Copy the data exactly from the line that contains "index pip: (159, 122)" through the line that contains "index mcp: (301, 136)", keeping both end lines and leaving out everything else.

-- Information provided follows --

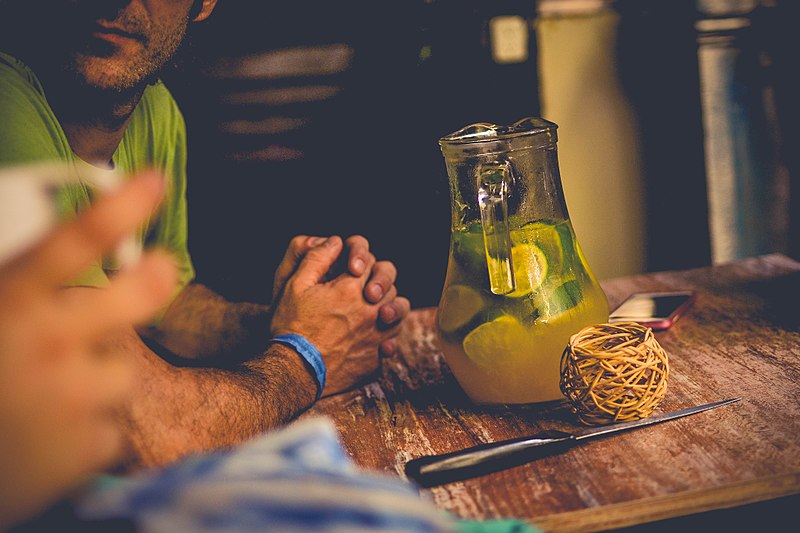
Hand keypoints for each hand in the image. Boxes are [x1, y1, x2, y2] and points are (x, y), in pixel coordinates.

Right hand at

-- Information provided concluded --
-- Information provided follows --

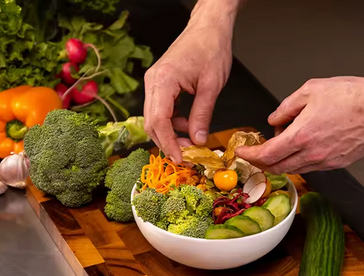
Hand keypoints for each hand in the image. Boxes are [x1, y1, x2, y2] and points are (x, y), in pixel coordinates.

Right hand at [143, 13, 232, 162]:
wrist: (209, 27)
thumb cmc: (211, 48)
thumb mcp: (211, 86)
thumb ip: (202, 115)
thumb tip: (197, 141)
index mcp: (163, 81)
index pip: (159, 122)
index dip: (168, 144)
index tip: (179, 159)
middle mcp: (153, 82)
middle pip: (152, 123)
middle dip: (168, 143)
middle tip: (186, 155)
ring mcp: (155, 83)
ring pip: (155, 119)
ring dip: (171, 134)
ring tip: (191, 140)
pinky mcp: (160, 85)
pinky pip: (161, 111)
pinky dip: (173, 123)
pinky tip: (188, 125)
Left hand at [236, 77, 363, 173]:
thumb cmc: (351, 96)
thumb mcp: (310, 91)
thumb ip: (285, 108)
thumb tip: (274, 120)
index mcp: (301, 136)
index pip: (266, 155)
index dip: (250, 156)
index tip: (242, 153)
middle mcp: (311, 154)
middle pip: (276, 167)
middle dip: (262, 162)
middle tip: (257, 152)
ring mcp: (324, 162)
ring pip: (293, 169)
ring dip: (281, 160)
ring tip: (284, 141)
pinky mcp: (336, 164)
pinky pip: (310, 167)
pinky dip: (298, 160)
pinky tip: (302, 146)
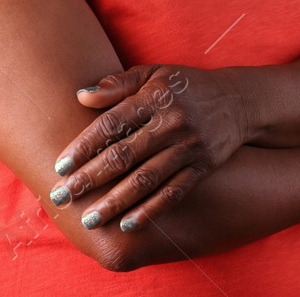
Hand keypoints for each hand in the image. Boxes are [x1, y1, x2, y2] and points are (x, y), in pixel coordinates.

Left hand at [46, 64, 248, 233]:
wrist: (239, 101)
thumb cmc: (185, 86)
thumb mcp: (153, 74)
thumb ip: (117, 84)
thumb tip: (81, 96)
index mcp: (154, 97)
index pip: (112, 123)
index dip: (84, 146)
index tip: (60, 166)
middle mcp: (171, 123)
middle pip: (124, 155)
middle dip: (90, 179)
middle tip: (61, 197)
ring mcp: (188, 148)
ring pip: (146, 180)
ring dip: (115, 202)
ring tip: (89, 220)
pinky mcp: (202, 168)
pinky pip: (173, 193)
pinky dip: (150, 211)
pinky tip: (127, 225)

-- Information provided concluded --
-- Information provided follows --

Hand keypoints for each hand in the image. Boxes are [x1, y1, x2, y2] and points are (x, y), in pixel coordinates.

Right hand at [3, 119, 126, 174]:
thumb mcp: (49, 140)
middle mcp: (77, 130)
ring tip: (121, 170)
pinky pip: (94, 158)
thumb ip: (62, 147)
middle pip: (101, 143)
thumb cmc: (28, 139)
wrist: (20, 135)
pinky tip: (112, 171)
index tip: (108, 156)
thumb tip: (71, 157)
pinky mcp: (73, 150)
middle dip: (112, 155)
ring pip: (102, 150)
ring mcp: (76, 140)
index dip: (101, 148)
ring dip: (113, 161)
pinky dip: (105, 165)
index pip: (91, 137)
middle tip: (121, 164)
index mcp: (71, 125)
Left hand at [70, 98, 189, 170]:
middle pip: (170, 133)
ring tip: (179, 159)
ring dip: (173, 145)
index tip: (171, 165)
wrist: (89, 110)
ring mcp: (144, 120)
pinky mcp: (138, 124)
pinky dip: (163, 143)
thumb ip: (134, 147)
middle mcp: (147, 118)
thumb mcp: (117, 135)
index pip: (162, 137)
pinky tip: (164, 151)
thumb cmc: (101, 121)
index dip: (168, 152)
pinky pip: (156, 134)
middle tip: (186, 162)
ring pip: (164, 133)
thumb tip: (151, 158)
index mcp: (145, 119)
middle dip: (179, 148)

-- Information provided concluded --

Answer
index pip: (159, 122)
index dip: (168, 144)
index tip: (179, 159)
middle mcp: (153, 82)
middle pip: (152, 123)
middle dip: (168, 143)
middle tip: (186, 155)
ring mcp: (155, 83)
ring pip: (155, 119)
ring dip: (171, 134)
ring tip: (191, 140)
pinky mcp: (160, 85)
pinky pip: (161, 111)
pinky dip: (173, 123)
pinky tip: (188, 125)
Left hand at [236, 77, 363, 173]:
thumb cmc: (351, 96)
thumb mcp: (310, 91)
thumb ip: (285, 108)
thumb tip: (274, 120)
index mcp: (301, 136)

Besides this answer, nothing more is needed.